Machine-readable electronics designs:
━━━

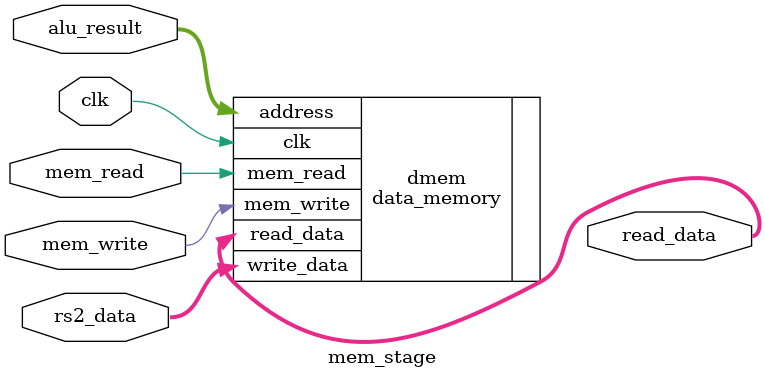
<source format=v>

module mem_stage (
    input wire clk,
    input wire [63:0] alu_result,
    input wire [63:0] rs2_data,
    input wire mem_read,
    input wire mem_write,
    output wire [63:0] read_data
);
    // Data memory
    data_memory dmem (
        .clk(clk),
        .mem_read(mem_read),
        .mem_write(mem_write),
        .address(alu_result),  // Address from ALU (base + offset)
        .write_data(rs2_data), // Data to write for SD
        .read_data(read_data)  // Data read for LD
    );

    // Debug output
    always @(posedge clk) begin
        if (mem_write)
            $display("MEM: Store %h to address %h", rs2_data, alu_result);
        if (mem_read)
            $display("MEM: Load %h from address %h", read_data, alu_result);
    end

endmodule
</source>
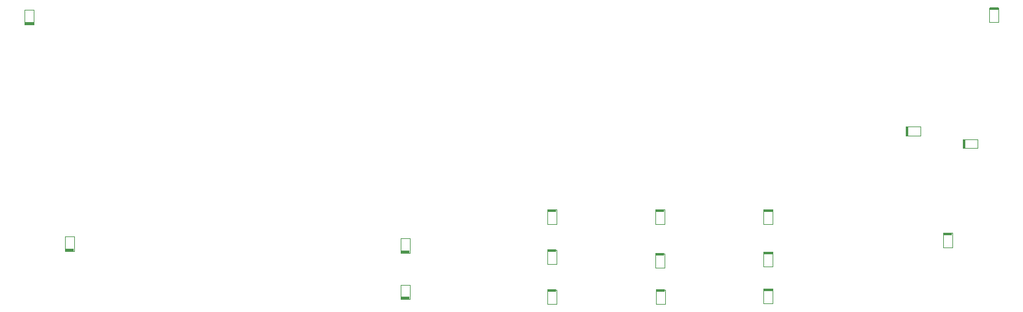
<source format=gbr>
%FSTAX23Y23*%
%MOIN*%
%SFA1B1*%

%IPPOS*%
%ADD13C,0.003937*%
%ADD120R,0.011811X0.049212*%
%ADD121R,0.049212X0.011811*%
%LNbrushed_pcb_top_component_outline-1*%
%LPD*%
G54D13*
X02218Y-00159D02*
Y-00109D01*
X02139Y-00159D02*
X02218D01*
X02139D02*
Y-00109D01*
X02218*
X-00606Y-00966D02*
X-00557D01*
Y-01045D02*
Y-00966D01*
X-00606Y-01045D02*
X-00557D01*
X-00606D02*
Y-00966D01*
X02448Y-00176D02*
X02527D01*
X02448Y-00225D02*
Y-00176D01*
Y-00225D02*
X02527D01*
Y-00176*
X02641Y00459D02*
Y00537D01*
X02592D02*
X02641D01*
X02592Y00459D02*
Y00537D01*
Y00459D02*
X02641D01*
X-02429Y-00704D02*
X-0238D01*
Y-00783D02*
Y-00704D01*
X-02429Y-00783D02*
X-0238D01*
X-02429D02*
Y-00704D01*
X-02648Y00526D02*
X-02599D01*
Y00447D02*
Y00526D01*
X-02648Y00447D02*
X-02599D01*
X-02648D02*
Y00526D01*
X00778Y-00637D02*
X00827D01*
X00778D02*
Y-00558D01*
X00827*
Y-00637D02*
Y-00558D01*
X00191Y-00637D02*
X00241D01*
X00191D02*
Y-00558D01*
X00241*
Y-00637D02*
Y-00558D01*
X01365Y-00637D02*
X01415D01*
X01365D02*
Y-00558D01*
X01415*
Y-00637D02*
Y-00558D01*
X02341Y-00763D02*
X0239D01*
X02341D02*
Y-00685D01*
X0239*
Y-00763D02*
Y-00685D01*
X00241Y-00855D02*
Y-00776D01*
X00191D02*
X00241D01*
X00191Y-00855D02*
Y-00776D01*
Y-00855D02*
X00241D01*
X01415Y-00866D02*
Y-00787D01*
X01365D02*
X01415D01*
X01365Y-00866D02*
Y-00787D01*
Y-00866D02*
X01415D01*
X00827Y-00875D02*
Y-00796D01*
X00778D02*
X00827D01*
X00778Y-00875D02*
Y-00796D01*
Y-00875D02*
X00827D01*
X0083Y-01072D02*
Y-00993D01*
X00781D02*
X0083D01*
X00781Y-01072D02*
Y-00993D01*
Y-01072D02*
X0083D01*
X01415Y-01066D02*
Y-00987D01*
X01365D02*
X01415D01*
X01365Y-01066D02*
Y-00987D01*
Y-01066D02*
X01415D01*
X-00606Y-00714D02*
X-00557D01*
Y-00793D02*
Y-00714D01*
X-00606Y-00793D02*
X-00557D01*
X-00606D02*
Y-00714D01*
X00191Y-01072D02*
X00241D01*
X00191D02*
Y-00993D01*
X00241*
Y-01072D02*
Y-00993D01*
G54D120*
X02145Y-00134D03*
X02454Y-002D03*
G54D121*
X-00581Y-01039D03*
X02617Y00531D03*
X-02404Y-00777D03*
X-02623Y00453D03*
X00802Y-00564D03*
X00216D03*
X0139Y-00564D03*
X02366Y-00691D03*
X00216Y-00782D03*
X0139Y-00793D03*
X00802Y-00802D03*
X00805Y-00999D03*
X0139Y-00993D03*
X-00581Y-00787D03*
X00216Y-00999D03*
M02*
</source>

━━━

Task details.
Pictures are to be left out; all other data must be returned exactly.

Answer section.
<source format=v>

module mem_stage (
    input wire clk,
    input wire [63:0] alu_result,
    input wire [63:0] rs2_data,
    input wire mem_read,
    input wire mem_write,
    output wire [63:0] read_data
);
    // Data memory
    data_memory dmem (
        .clk(clk),
        .mem_read(mem_read),
        .mem_write(mem_write),
        .address(alu_result),  // Address from ALU (base + offset)
        .write_data(rs2_data), // Data to write for SD
        .read_data(read_data)  // Data read for LD
    );

    // Debug output
    always @(posedge clk) begin
        if (mem_write)
            $display("MEM: Store %h to address %h", rs2_data, alu_result);
        if (mem_read)
            $display("MEM: Load %h from address %h", read_data, alu_result);
    end

endmodule
</source>
<source format=gbr>
%FSTAX23Y23*%
%MOIN*%
%SFA1B1*%

%IPPOS*%
%ADD13C,0.003937*%
%ADD120R,0.011811X0.049212*%
%ADD121R,0.049212X0.011811*%
%LNbrushed_pcb_top_component_outline-1*%
%LPD*%
G54D13*
X02218Y-00159D02*
Y-00109D01*
X02139Y-00159D02*
X02218D01*
X02139D02*
Y-00109D01*
X02218*
X-00606Y-00966D02*
X-00557D01*
Y-01045D02*
Y-00966D01*
X-00606Y-01045D02*
X-00557D01*
X-00606D02*
Y-00966D01*
X02448Y-00176D02*
X02527D01*
X02448Y-00225D02*
Y-00176D01*
Y-00225D02*
X02527D01*
Y-00176*
X02641Y00459D02*
Y00537D01*
X02592D02*
X02641D01*
X02592Y00459D02*
Y00537D01*
Y00459D02*
X02641D01*
X-02429Y-00704D02*
X-0238D01*
Y-00783D02*
Y-00704D01*
X-02429Y-00783D02*
X-0238D01*
X-02429D02*
Y-00704D01*
X-02648Y00526D02*
X-02599D01*
Y00447D02*
Y00526D01*
X-02648Y00447D02*
X-02599D01*
X-02648D02*
Y00526D01*
X00778Y-00637D02*
X00827D01*
X00778D02*
Y-00558D01*
X00827*
Y-00637D02*
Y-00558D01*
X00191Y-00637D02*
X00241D01*
X00191D02*
Y-00558D01*
X00241*
Y-00637D02*
Y-00558D01*
X01365Y-00637D02*
X01415D01*
X01365D02*
Y-00558D01*
X01415*
Y-00637D02*
Y-00558D01*
X02341Y-00763D02*
X0239D01*
X02341D02*
Y-00685D01*
X0239*
Y-00763D02*
Y-00685D01*
X00241Y-00855D02*
Y-00776D01*
X00191D02*
X00241D01*
X00191Y-00855D02*
Y-00776D01*
Y-00855D02*
X00241D01*
X01415Y-00866D02*
Y-00787D01*
X01365D02*
X01415D01*
X01365Y-00866D02*
Y-00787D01*
Y-00866D02*
X01415D01*
X00827Y-00875D02*
Y-00796D01*
X00778D02*
X00827D01*
X00778Y-00875D02*
Y-00796D01*
Y-00875D02*
X00827D01*
X0083Y-01072D02*
Y-00993D01*
X00781D02*
X0083D01*
X00781Y-01072D02*
Y-00993D01*
Y-01072D02*
X0083D01*
X01415Y-01066D02*
Y-00987D01*
X01365D02*
X01415D01*
X01365Y-01066D02*
Y-00987D01*
Y-01066D02*
X01415D01*
X-00606Y-00714D02*
X-00557D01*
Y-00793D02*
Y-00714D01*
X-00606Y-00793D02*
X-00557D01*
X-00606D02*
Y-00714D01*
X00191Y-01072D02*
X00241D01*
X00191D02*
Y-00993D01*
X00241*
Y-01072D02*
Y-00993D01*
G54D120*
X02145Y-00134D03*
X02454Y-002D03*
G54D121*
X-00581Y-01039D03*
X02617Y00531D03*
X-02404Y-00777D03*
X-02623Y00453D03*
X00802Y-00564D03*
X00216D03*
X0139Y-00564D03*
X02366Y-00691D03*
X00216Y-00782D03*
X0139Y-00793D03*
X00802Y-00802D03*
X00805Y-00999D03*
X0139Y-00993D03*
X-00581Y-00787D03*
X00216Y-00999D03*
M02*
</source>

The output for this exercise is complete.